Abstract

The technique of deep hypothermia with circulatory arrest has been important in the history of the evolution of cardiac surgery. Wilfred G. Bigelow, working in Toronto in the late 1940s, performed pioneering research on hypothermia, and developed a workable technique of hypothermia in human cardiac surgery.1Based upon Bigelow's experimental premises, F. John Lewis, at the University of Minnesota, also conducted a number of experiments utilizing hypothermia.
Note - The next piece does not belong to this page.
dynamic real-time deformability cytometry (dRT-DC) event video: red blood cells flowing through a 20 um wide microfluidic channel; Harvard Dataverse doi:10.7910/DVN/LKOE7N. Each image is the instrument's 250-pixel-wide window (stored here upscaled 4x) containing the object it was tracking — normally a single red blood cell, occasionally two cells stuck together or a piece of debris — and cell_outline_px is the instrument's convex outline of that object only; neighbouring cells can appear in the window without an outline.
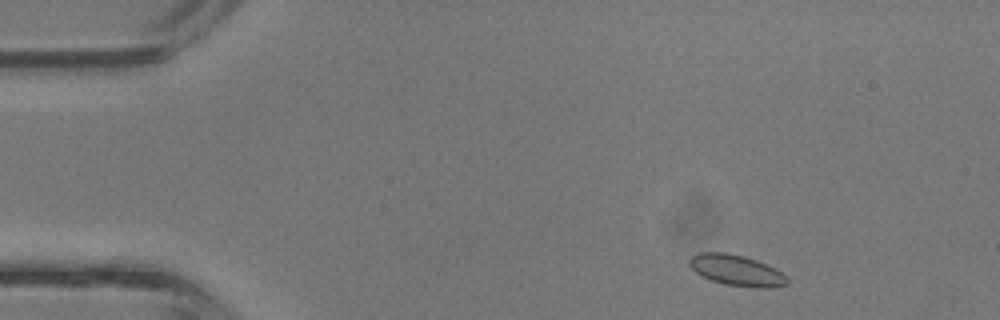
{"species": "common noctule bat (a hibernating species)", "species_latin": "Nyctalus noctula", "temperature_condition": "room temperature", "stored_images_in_passage": 38, "camera_frame_rate_fps": 3000, "um_per_image_px": 0.085, "animal": {"sex": "male", "body_mass_g": 13.3}, "frame": {"image": 1, "passage_image": 1, "time_ms": 0.0, "image_size_px": [1000, 320], "cell_outline_px": [[788, 284], [772, 288], [752, 288], [724, 284], [712, 280], [696, 272], [688, 264], [688, 260], [692, 256], [700, 252], [724, 252], [744, 256], [756, 260], [776, 268], [788, 276]], "centroid_in_image_um": [62.65, 22.99], "position_along_channel_um": 22.3, "area_um2": 17.74}}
On September 2, 1942, Lewis operated on a 5-year-old girl with an atrial septal defect under general hypothermia with inflow occlusion. He was assisted by Richard Varco, Mansur Taufic, and C. Walton Lillehei. Rubberized refrigerated blankets were used to cool the patient to 28°C. The septal defect was closed during five and a half minutes of inflow occlusion. This was the world's first successful open operation on the human heart performed under direct vision, and marked the beginning of the era of open heart surgery. Now, as amazing and as primitive as that methodology may seem, those of you who read Life magazine, or watch the Discovery Channel on television, are aware that, in parts of the Soviet Union, a large fraction of today's open heart surgery is performed not using the technique of cardiopulmonary bypass, but rather using the methodology of immersion hypothermia from the 1950s, with surprisingly good results.